Construction: quotient manifold P/G for a free proper action

If a Lie group acts freely and properly on a smooth manifold P, the orbit space P/G is a smooth manifold and the projection is a submersion.

Construction: quotient manifold P/G for a free proper action

Let $G$ be a Lie group acting smoothly on a smooth manifold $P$ . Write the action as a right action $(p,g)\mapsto p\cdot g$ .

Construction (Quotient manifold and principal bundle projection)

Assume the action is:

Free: $p\cdot g=p$ implies $g=e$ .
Proper: the map $P\times G\to P\times P$ , $(p,g)\mapsto (p,p\cdot g)$ is proper.

Then:

The orbit space $P/G$ carries a unique smooth manifold structure such that the projection
$\pi:P\to P/G$
is a smooth submersion.
With this smooth structure, $\pi:P\to P/G$ is a principal G-bundle with the given right action.
For each $p\in P$ , the vertical tangent space is
$\ker(d\pi)_p \;=\; \{X^\#_p: X\in\mathfrak g\},$
where $X^\#$ is the fundamental vector field defined using the right-action convention .

This construction is the standard way principal bundles arise from symmetry.
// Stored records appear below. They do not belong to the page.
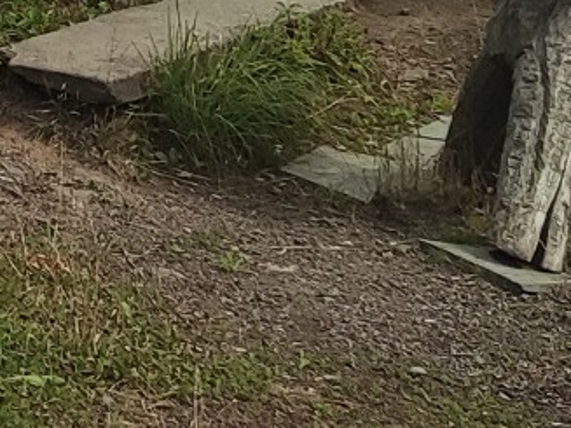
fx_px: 2985
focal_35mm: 181
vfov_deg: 7.5
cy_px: -675
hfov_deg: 9.2
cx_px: -1022
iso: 50
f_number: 1.79
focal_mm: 4.71
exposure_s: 1/1731
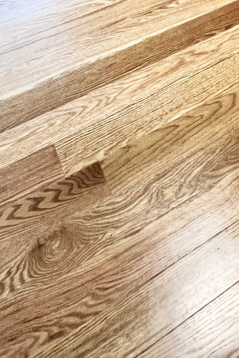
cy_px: -283
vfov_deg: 22.6
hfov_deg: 27.3
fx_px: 488
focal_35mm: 49
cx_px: 160
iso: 160
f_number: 1.8
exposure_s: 1/120
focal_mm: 1.57
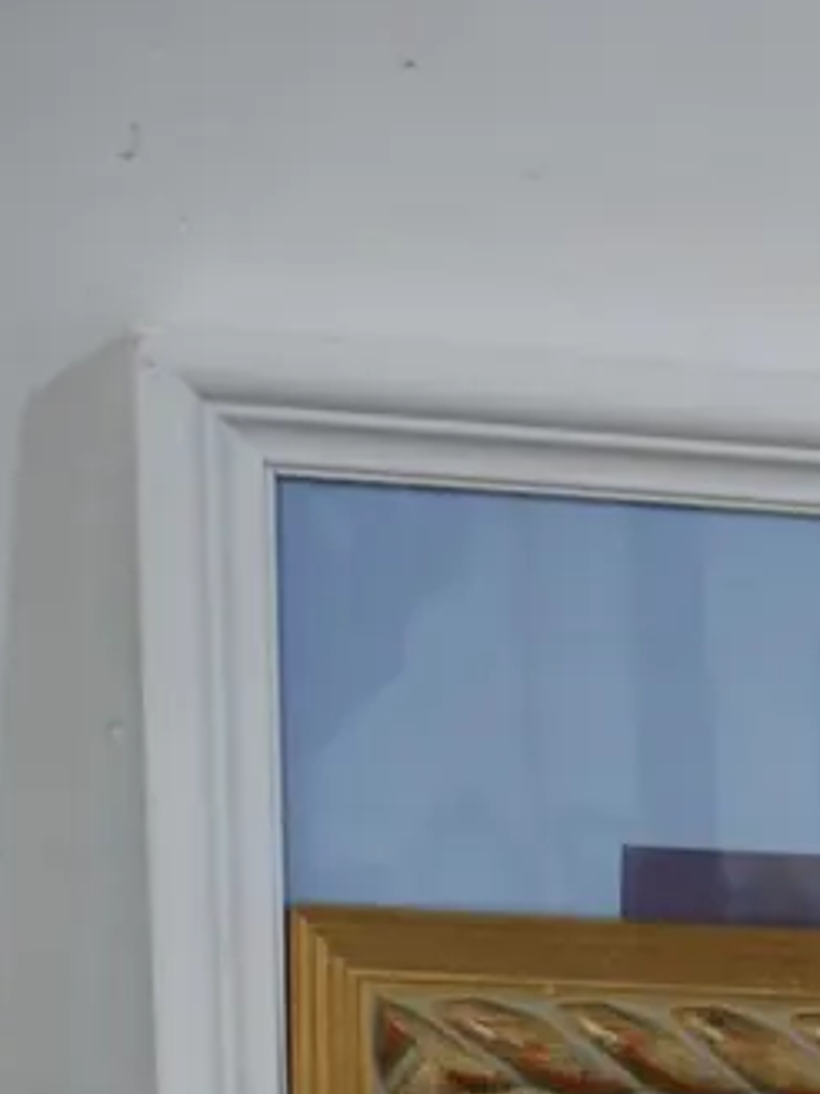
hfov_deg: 13.8
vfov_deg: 17.6
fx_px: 3158
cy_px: 1644
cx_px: 1245
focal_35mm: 100
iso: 500
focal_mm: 16
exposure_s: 1/60
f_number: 3.6
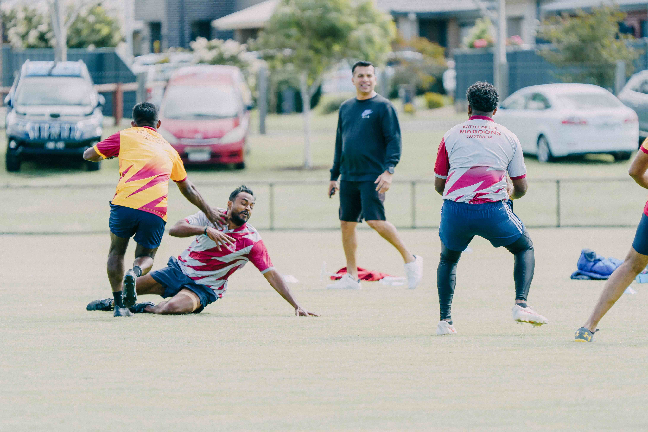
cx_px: 324
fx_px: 6875
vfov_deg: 3.6
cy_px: 216
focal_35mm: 382
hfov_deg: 5.4
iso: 200
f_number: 6.3
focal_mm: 382
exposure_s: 1/500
Trivial example. If $P=M\times G$ with right action $(x,h)\cdot g=(x,hg)$ , the action is free and proper and the quotient is canonically $P/G\cong M$ .
Hopf fibration viewpoint. The standard free action of $S^1$ on $S^{2n+1}\subset\mathbb C^{n+1}$ by scalar multiplication is free and proper; the quotient is complex projective space $S^{2n+1}/S^1\cong \mathbb{CP}^n$ , and the projection is a principal $S^1$ -bundle.
Non-example (failure of properness). If a noncompact group acts freely but not properly, the orbit space may fail to be Hausdorff, violating the manifold convention in the manifold hypotheses .